O ateísmo seria, portanto, o sistema racional do futuro. Não se trata, portanto, de não acreditar em nada, mas de não considerar nenhuma crença como importante o suficiente para excluir nenhuma outra. Por isso, o primeiro alvo, para esses pensadores, é qualquer sistema de crenças que se declare como verdadeiro.
Assim, não existiria uma “busca pela verdade”, porque uma verdade última a ser buscada simplesmente não existe. Apenas “verdades” que conviveriam em paz, desde que nenhuma se proclame como transcendente ou superior às outras.
A questão que se impõe é: se o pacifismo e o pluralismo são o fundamento para a rejeição de qualquer busca a uma verdade transcendente, como estabelecer, num sistema assim, que o “pacifismo” e o “pluralismo” são valores a serem perseguidos prioritariamente? Uma vez derrubada a ideia de que há valores imponíveis por si mesmos, em razão de uma verdade transcendente, todos os valores ficam relativizados – incluídos, aí, o pacifismo e o pluralismo. Vale dizer, numa sociedade sem valores transcendentes, ninguém pode garantir, tampouco, o pacifismo e o pluralismo.

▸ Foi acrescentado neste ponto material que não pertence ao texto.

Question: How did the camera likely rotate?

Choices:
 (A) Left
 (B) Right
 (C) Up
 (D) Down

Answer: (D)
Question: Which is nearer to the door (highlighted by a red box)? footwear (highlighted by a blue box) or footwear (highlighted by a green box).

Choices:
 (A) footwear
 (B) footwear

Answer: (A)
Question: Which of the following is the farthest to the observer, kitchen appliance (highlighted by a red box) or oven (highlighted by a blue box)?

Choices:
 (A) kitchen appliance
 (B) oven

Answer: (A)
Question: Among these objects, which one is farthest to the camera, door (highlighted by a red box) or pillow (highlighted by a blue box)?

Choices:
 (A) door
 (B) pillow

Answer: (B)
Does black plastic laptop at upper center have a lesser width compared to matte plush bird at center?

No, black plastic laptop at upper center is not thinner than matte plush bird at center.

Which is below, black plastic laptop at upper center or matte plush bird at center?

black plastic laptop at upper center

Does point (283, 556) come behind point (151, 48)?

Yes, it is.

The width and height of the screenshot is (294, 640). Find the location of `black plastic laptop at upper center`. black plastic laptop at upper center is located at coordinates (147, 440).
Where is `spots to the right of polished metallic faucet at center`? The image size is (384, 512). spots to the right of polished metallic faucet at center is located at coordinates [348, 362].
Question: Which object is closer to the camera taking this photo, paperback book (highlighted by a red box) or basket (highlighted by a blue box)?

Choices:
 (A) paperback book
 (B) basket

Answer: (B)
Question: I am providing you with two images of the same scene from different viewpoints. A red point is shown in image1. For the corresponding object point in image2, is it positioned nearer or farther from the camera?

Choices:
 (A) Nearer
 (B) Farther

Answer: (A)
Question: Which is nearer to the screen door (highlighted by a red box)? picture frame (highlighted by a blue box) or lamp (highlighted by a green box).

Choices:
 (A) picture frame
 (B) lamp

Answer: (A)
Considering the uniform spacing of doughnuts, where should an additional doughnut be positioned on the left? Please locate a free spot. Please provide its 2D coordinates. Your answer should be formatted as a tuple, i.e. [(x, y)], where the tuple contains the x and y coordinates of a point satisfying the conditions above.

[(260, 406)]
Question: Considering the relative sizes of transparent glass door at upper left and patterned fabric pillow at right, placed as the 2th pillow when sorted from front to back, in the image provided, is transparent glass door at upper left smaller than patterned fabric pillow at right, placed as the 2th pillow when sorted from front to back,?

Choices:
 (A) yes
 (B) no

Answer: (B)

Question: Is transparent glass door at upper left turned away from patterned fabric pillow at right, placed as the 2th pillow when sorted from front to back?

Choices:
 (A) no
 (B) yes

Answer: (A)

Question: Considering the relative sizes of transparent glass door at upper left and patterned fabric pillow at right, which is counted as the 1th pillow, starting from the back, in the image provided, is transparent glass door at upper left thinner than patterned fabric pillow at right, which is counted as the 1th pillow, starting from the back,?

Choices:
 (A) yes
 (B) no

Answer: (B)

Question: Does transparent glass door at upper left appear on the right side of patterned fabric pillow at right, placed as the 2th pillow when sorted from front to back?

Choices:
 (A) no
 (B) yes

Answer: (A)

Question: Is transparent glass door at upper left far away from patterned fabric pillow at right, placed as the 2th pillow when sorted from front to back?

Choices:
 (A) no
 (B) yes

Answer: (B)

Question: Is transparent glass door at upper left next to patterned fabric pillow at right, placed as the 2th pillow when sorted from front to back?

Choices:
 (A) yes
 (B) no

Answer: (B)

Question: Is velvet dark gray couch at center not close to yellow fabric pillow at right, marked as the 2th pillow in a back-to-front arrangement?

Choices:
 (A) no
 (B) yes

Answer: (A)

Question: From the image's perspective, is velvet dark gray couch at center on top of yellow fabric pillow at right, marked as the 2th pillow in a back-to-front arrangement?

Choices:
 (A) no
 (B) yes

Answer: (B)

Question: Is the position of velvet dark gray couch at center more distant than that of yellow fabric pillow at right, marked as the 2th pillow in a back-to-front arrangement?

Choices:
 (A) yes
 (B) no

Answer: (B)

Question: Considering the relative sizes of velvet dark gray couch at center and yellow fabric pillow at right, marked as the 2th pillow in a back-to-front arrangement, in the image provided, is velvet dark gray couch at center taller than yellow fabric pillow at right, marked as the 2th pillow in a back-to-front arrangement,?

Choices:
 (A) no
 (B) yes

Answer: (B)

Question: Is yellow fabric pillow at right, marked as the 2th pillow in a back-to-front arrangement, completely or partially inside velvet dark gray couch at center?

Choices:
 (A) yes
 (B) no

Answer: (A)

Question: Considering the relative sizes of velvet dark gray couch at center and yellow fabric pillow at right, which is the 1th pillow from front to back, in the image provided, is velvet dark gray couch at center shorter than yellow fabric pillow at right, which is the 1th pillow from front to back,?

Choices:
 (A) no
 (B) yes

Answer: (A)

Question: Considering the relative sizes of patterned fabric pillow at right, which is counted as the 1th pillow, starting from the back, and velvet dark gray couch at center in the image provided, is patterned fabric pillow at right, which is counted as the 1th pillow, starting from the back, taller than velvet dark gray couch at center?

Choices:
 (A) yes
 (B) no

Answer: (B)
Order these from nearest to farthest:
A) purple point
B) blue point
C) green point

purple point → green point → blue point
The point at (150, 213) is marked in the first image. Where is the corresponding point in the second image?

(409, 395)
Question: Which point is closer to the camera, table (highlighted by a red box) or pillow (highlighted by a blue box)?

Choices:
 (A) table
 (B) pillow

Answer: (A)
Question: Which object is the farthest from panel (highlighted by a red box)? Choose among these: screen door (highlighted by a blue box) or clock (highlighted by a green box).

Neste ponto, acho que Nietszche era o mais honesto e coerente dos niilistas. Ele declarou expressamente as razões pelas quais não gostava do cristianismo: exatamente porque o seu discurso de “caridade” e “compaixão” impediam o sofrimento do homem mais forte – aquele sem clemência com o que ele via como fraqueza – uma sociedade pluralista, respeitosa com o mais fraco, tolerante com o diferente, e que ele apontava como amolecimento decorrente do cristianismo. Eliminado o cristianismo, para Nietszche, estaria aberto o caminho para o super-homem, aquele movido pela “vontade de poder”, que eliminaria o fraco e abriria caminho para um mundo da força, do poder e da majestade do homem autossuficiente. Coerente, esse tal Nietszche. De fato, alguns anos depois, houve a tentativa de se eliminar esses valores cristãos da sociedade e fazer surgir à força o tal super-homem, e a humanidade conheceu suas duas guerras mais sangrentas.
Mas, com o ateísmo “liberal” contemporâneo, ocorre algo diferente. Eles querem retirar a escada na qual a tolerância, a fraternidade e o pluralismo se sustentam – a existência de valores transcendentes estabelecidos na Verdade última sobre o homem e sobre Deus – e querem, a um só tempo, permanecer com tais valores, vale dizer, construir uma sociedade de irmãos matando, a um só tempo, o Pai. Não há irmãos sem um Pai comum. E se a única fraternidade possível, numa sociedade assim, é a fraternidade dos que se unem para matar o próprio Pai, então o resultado é previsível. Começamos matando o Pai, em seguida abortamos os nossos filhos, repudiamos as nossas esposas para “casar” com os próprios “irmãos” e, por fim, nos destruímos, porque nenhuma espécie sobrevive destruindo a prole e estabelecendo relações afetivas essencialmente estéreis. Pessoalmente, opto por Deus.